Perioperative sedation requirements of infants aged 0 to 3 months subjected to lower-body surgery under caudal blockade: a randomized controlled trial.

Minerva Anestesiol

Vienna Hospital Association, Department of Anesthesiology and Intensive Care, Karl Landsteiner Institute for Anesthesiology and Intensive Care Medicine, Hospital Hietzing, Vienna, Austria.

Published: March 2022

Background: It remains unclear how much sedation is required for subumbilical surgery under caudal blockade, and sedatives may carry a poorly understood risk of late sequelae in infants. We designed a randomized controlled study to evaluate total propofol consumption and perioperative sedation quality with the avoidance of continuous perioperative sedation in infants undergoing surgery under caudal anesthesia.

Methods: Thirty-two infants (age: 0-3 months) were randomized to one of two groups in which perioperative administration of propofol was provided either "as needed" or by continuous infusion (5 mg kg h). After induction of anesthesia via a facemask with sevoflurane, a venous access was established and 1 mL kg of ropivacaine 0.35% was injected for caudal anesthesia. Intraoperative stress was assessed by repeated recording comfort behavioral scale scores and heart rates.

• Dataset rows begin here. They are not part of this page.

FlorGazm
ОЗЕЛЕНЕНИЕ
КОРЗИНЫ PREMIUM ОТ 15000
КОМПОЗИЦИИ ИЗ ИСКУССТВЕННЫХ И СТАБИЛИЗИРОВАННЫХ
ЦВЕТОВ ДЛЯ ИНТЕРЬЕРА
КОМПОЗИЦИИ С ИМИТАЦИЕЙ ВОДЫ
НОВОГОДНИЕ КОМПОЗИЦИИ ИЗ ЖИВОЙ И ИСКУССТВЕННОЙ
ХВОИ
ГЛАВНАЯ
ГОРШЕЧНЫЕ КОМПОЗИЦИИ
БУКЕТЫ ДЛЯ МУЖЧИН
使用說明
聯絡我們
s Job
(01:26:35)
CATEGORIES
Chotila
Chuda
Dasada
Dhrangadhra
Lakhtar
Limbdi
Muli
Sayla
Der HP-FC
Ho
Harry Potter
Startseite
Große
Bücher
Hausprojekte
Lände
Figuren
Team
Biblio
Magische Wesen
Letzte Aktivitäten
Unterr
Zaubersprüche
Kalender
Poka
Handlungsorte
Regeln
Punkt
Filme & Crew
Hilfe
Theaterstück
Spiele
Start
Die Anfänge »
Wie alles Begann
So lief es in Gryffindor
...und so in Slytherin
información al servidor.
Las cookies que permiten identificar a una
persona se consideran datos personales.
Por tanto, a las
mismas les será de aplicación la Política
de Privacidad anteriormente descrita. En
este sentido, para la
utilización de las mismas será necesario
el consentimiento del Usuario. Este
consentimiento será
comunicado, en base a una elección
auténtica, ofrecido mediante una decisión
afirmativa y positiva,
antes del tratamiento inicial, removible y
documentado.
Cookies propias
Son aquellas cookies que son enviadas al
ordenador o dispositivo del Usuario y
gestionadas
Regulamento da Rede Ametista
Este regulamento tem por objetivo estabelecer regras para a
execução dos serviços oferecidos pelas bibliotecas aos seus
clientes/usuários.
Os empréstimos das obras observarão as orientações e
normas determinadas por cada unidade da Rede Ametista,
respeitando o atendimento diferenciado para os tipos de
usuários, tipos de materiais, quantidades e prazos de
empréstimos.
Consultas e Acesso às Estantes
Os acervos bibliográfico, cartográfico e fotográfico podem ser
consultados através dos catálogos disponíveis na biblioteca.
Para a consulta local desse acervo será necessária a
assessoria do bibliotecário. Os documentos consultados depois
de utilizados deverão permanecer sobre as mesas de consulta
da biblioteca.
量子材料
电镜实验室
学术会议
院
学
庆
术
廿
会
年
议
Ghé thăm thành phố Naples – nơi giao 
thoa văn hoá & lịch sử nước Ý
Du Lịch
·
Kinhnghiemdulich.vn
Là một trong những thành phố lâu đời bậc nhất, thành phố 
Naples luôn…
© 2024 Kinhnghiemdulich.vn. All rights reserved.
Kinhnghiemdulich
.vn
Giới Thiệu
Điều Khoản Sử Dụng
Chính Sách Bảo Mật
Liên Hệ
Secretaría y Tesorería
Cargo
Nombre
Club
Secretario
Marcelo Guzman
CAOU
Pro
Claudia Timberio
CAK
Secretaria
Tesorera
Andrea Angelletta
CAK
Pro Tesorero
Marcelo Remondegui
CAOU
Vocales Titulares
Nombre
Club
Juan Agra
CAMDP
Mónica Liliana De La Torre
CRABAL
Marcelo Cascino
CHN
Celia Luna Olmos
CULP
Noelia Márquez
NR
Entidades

Results: Significantly (P=0.0001) less propofol was administered in the as-needed group (0.7±1.4 mg/kg) than in the continuous-infusion group (3.0±1.6 mg/kg). This difference was not reflected in different requirements of additional intraoperative sedation (0.5±0.8 mg/kg in 5 versus 0.6±1.0 mg/kg in four cases; P=0.76).

Conclusions: As needed propofol administration offers no disadvantage in terms of intraoperative sedation, but significant dose reductions can be achieved by avoiding continuous propofol infusion.